SCOTT MATTHEW – Ode To Others
(Glitterhouse, 2018)
Al quinto album, Scott Matthew ha ormai da tempo consolidato la propria figura di cantautore intenso e romantico, le cui canzoni sono spesso prive di un diaframma tra dimensione personale e artistica. Dopo aver diradato i tempi delle proprie produzioni, inizialmente molto frequenti, l’artista di origine australiana (ma ormai newyorkese d’adozione), in “Ode To Others” inverte per la prima volta la direzione tematica della propria scrittura, rivolgendo l’estrema sensibilità che da sempre la domina a temi, persone e luoghi diversi da quelli della sua sfera personale, come del resto esplicita lo stesso titolo del nuovo lavoro.
Le dieci canzoni in esso contenuto vedono infatti da un lato Matthew affrontare per la prima volta temi politici (l’iniziale “End Of Days”, riferita all’attuale amministrazione statunitense) e sociali (“The Wish”, dedicata alla strage di Orlando del 2016 e conclusa da prolungati secondi di commosso silenzio) e dall’altro mutuare in maniera ricorrente parole altrui e tradizioni musicali per continuare a esprimere il sofferto lirismo della propria poetica. Si passa infatti dalla reinterpretazione di un classico come “Do You Really Want To Hurt Me?” ai versi di William Blake della conclusiva “The Sidewalks Of New York”, dall’altra cover “Flame Trees” (della band australiana Cold Chisel) agli ulteriori antichi riferimenti letterari di “Santarém”.
Nel realizzare tale operazione di proiezione del proprio sé all’esterno, Scott Matthew resta comunque protagonista di interpretazioni di elegante, teatrale intimismo, limitandosi ormai soltanto alle parti vocali dei brani, e ciò soprattutto grazie al prezioso lavoro di orchestrazione degli arrangiamenti da parte di Jürgen Stark, che a pieno titolo condivide con lui la responsabilità del lavoro. Non solo infatti Stark suona praticamente tutti gli strumenti a corda (chitarra, basso, ukulele), nonché organo e synth, ma si è occupato della produzione del lavoro e delle diverse soluzioni sonore che ne colorano i brani di una varietà di sfumature, conseguite attraverso la misurata interazione di archi e fiati.

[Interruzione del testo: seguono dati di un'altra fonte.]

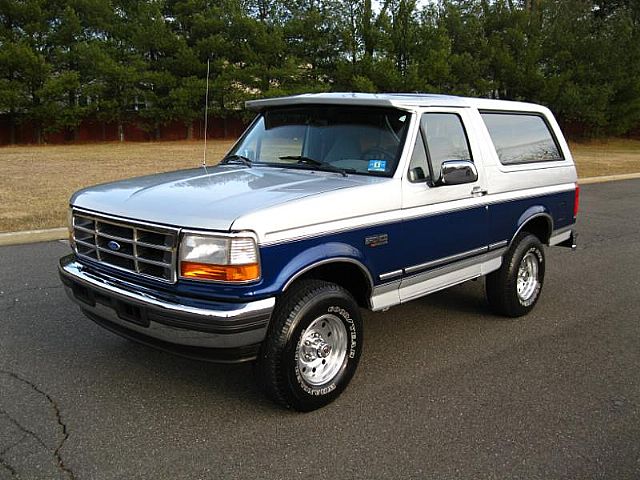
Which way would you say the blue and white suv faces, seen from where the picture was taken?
facing the viewer and to the left of the viewer
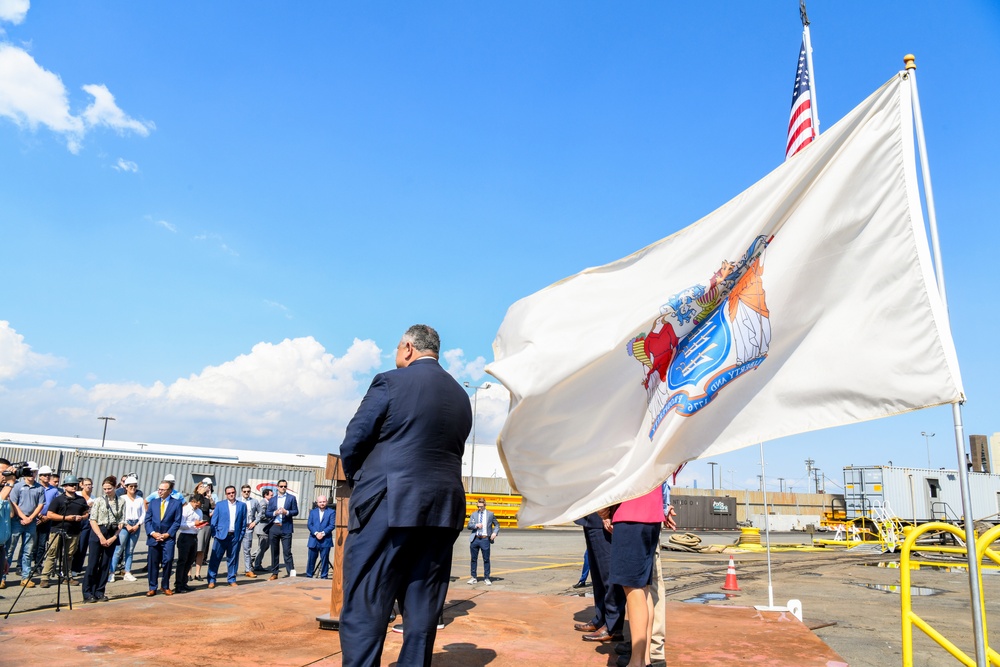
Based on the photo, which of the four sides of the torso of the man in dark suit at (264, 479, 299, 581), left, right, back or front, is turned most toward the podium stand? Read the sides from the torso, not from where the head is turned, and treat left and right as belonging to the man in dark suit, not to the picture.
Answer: front

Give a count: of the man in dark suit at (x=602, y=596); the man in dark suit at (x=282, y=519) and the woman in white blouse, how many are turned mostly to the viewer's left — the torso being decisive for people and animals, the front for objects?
1

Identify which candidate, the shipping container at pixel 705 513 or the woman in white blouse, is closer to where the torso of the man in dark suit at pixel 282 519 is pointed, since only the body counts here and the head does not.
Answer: the woman in white blouse

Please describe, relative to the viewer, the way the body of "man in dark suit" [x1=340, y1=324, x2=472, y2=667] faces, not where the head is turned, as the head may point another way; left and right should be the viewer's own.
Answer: facing away from the viewer and to the left of the viewer

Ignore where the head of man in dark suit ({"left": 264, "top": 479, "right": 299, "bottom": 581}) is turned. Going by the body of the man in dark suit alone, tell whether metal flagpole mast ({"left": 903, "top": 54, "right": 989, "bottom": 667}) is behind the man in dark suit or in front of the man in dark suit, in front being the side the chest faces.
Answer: in front

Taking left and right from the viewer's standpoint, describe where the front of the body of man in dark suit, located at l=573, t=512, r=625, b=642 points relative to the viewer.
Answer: facing to the left of the viewer

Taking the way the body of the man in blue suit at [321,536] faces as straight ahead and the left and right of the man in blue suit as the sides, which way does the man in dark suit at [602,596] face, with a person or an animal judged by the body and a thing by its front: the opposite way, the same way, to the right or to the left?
to the right

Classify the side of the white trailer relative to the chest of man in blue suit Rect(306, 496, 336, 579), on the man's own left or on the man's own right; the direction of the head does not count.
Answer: on the man's own left

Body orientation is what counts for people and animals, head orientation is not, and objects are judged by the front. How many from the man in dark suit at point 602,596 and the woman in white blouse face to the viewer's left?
1

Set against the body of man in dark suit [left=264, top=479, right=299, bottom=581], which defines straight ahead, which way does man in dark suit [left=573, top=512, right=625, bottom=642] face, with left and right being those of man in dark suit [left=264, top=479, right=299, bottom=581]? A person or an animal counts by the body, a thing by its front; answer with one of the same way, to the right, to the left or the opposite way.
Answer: to the right

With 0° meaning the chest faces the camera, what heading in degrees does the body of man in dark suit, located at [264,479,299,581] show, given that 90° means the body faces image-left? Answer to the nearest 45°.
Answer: approximately 0°

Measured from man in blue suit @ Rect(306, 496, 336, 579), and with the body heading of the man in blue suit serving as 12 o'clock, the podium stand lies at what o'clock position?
The podium stand is roughly at 12 o'clock from the man in blue suit.

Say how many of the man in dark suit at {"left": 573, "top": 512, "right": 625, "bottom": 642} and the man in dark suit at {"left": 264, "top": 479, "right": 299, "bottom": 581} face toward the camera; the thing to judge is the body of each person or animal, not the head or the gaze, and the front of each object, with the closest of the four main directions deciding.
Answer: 1

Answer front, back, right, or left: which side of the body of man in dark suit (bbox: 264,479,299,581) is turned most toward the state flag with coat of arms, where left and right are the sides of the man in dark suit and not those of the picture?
front

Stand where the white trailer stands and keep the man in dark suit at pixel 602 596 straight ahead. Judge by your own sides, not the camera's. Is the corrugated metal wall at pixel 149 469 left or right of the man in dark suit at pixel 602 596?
right

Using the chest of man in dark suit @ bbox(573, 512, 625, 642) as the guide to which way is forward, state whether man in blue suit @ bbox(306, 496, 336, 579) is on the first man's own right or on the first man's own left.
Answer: on the first man's own right
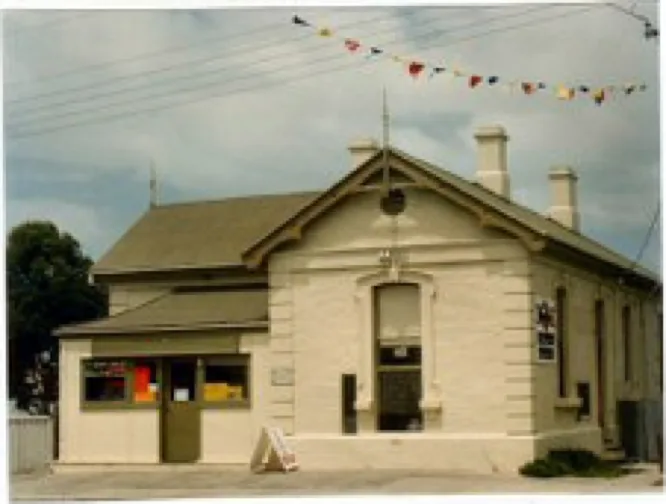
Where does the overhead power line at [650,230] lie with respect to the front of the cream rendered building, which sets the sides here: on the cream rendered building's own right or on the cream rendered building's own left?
on the cream rendered building's own left

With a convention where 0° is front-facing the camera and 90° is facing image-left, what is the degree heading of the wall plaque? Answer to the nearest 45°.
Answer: approximately 0°

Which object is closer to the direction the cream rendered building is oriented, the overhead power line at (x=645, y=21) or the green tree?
the overhead power line

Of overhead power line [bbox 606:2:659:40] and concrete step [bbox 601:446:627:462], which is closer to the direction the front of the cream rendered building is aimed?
the overhead power line

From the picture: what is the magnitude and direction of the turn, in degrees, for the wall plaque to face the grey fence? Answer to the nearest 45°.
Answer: approximately 135° to its right

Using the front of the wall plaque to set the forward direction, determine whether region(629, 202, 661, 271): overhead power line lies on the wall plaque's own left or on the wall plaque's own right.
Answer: on the wall plaque's own left

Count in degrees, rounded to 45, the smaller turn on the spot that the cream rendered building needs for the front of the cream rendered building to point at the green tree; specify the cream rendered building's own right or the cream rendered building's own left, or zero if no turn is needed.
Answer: approximately 135° to the cream rendered building's own right

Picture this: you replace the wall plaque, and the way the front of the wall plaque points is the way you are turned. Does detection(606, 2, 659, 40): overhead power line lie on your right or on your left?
on your left

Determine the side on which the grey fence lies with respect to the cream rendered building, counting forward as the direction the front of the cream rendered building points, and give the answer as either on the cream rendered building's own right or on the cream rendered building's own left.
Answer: on the cream rendered building's own right

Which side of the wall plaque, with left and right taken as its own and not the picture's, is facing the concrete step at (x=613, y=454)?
left
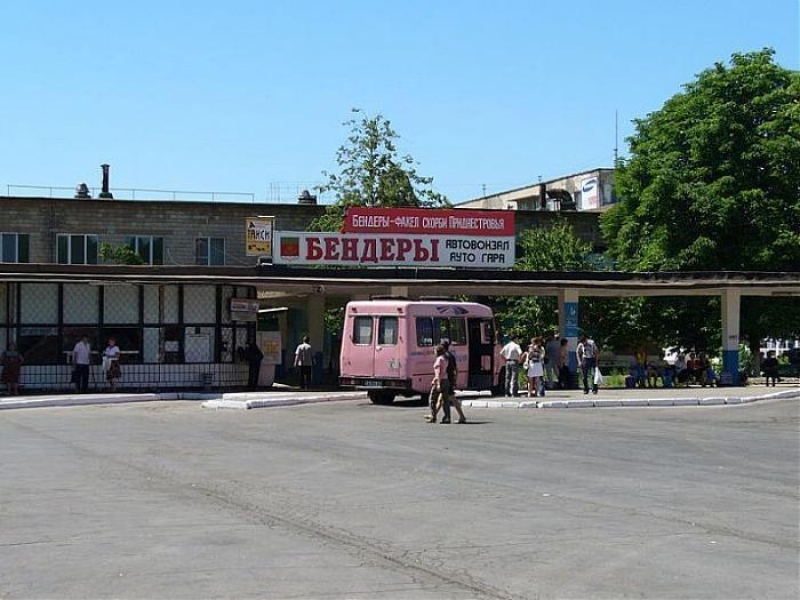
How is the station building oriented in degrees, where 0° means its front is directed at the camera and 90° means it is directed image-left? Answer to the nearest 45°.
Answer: approximately 0°

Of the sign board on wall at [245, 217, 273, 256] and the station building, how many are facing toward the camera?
2

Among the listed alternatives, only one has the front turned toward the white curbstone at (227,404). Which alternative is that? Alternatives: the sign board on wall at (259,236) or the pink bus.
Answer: the sign board on wall

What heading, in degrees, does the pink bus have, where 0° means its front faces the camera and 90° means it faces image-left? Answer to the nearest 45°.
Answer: approximately 225°

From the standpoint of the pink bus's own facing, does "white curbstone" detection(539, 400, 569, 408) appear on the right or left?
on its right

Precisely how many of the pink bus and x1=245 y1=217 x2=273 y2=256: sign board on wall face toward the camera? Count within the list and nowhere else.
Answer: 1

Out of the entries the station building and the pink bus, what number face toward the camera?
1

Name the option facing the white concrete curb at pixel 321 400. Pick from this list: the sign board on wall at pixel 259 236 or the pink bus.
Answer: the sign board on wall
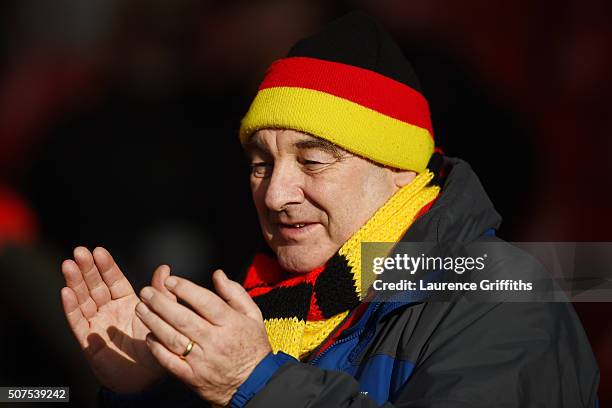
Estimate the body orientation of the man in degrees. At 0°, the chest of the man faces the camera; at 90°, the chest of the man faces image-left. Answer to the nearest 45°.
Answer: approximately 45°

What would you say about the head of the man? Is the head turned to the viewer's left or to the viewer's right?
to the viewer's left
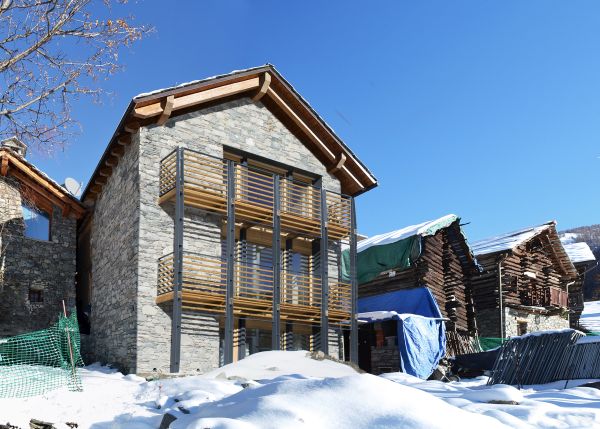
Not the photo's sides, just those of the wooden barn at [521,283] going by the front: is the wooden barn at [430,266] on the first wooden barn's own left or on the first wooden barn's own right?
on the first wooden barn's own right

Il lirismo esulcerato, stavolta più compunto che mai, di Matthew completa un’opera evidentemente frutto di grande condivisione, che permette alla sensibilità dell’artista di dispiegarsi integralmente, spaziando da un intimismo acustico appena rifinito a un’orchestralità ariosa, in pieno equilibrio tra dimensione interiore e sguardo rivolto all’esterno.